After reading about the increase in the number of cases against women, 18-year-old Pritivi Chhabria was upset and wanted to do something about it.
Pritivi, who has been training karate for the past nine years, holds a first Dan Black Belt from the World Funakoshi Shotokan Karate Organization. “In a country like India where cases of gender violence are rising, out of which many go unreported, self-defence for women has become a necessity more than ever. We, as responsible citizens, often fail to realise that harassment against women can flare up into bigger heinous crimes against them. And that is when the importance of learning self-defence techniques for women is felt. Various studies have shown that criminals tend to choose their targets when they (the potential victim) are unaware of their surroundings. Hence, it is time that women became vigilant and totally aware of their surroundings. They should be aware of the strategies to be adopted under different adverse circumstances. I think karate definitely helps them,” says the youngster.
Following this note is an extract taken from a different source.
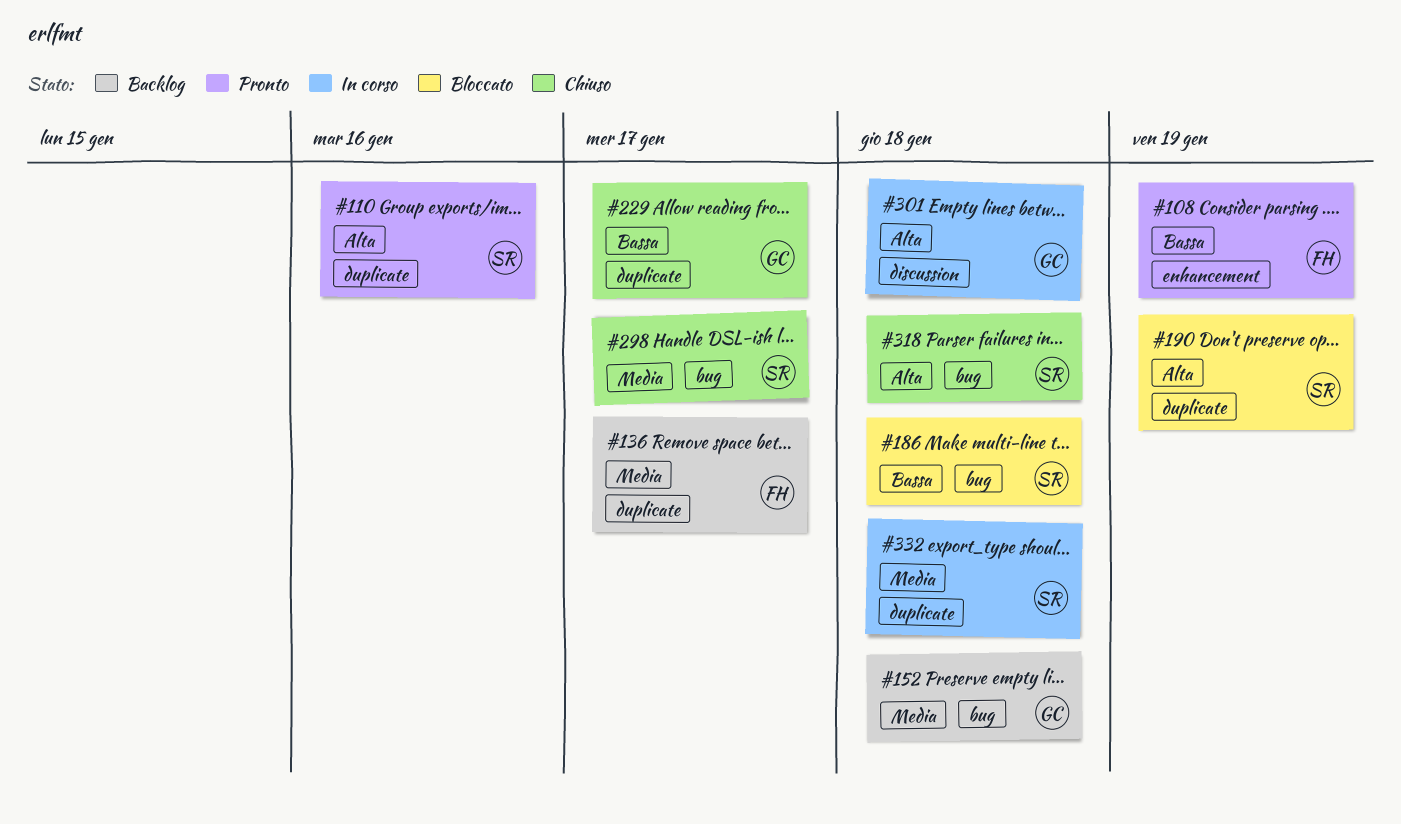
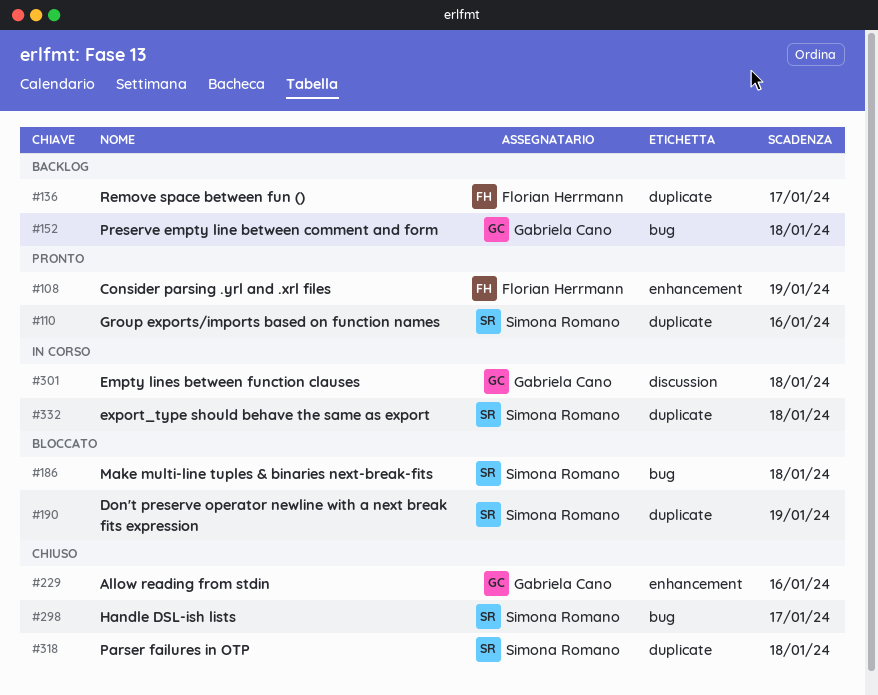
#229, label: duplicate -> enhancement
#229, due: Jan 17 -> Jan 16
#318, label: bug -> duplicate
When Pritivi proposed the idea of training girl students the Japanese martial arts to his master, Kannan, he too was keen about the programme. The duo visited nearby schools and got permission to teach karate twice a week. Currently, they teach karate in five schools to more than 500 students.
“I strongly believe that every student should learn one form of martial arts. Not only it gives an individual self-confidence, but martial arts also help lead a healthy lifestyle. Practicing karate also helps to improve discipline and mental strength. Moreover, the best thing about karate is that it’s a fun workout,” he shares.
Through his initiative, the youngster also wanted to break gender stereotypes and tell the public that women are no longer the weaker’ gender. “It’s high time we dispelled gender myths like men are physically stronger and it is impossible to subdue them. Most people don’t understand that self-defense relies on the strength of the brain rather than brawn. Self-defense is primarily about being aware of warning signs, recognising dangerous situations so you can avoid them and understand that you are physically capable to fight back.”
Pritivi wanted to expand the programme to more schools and make every girl capable of defending herself.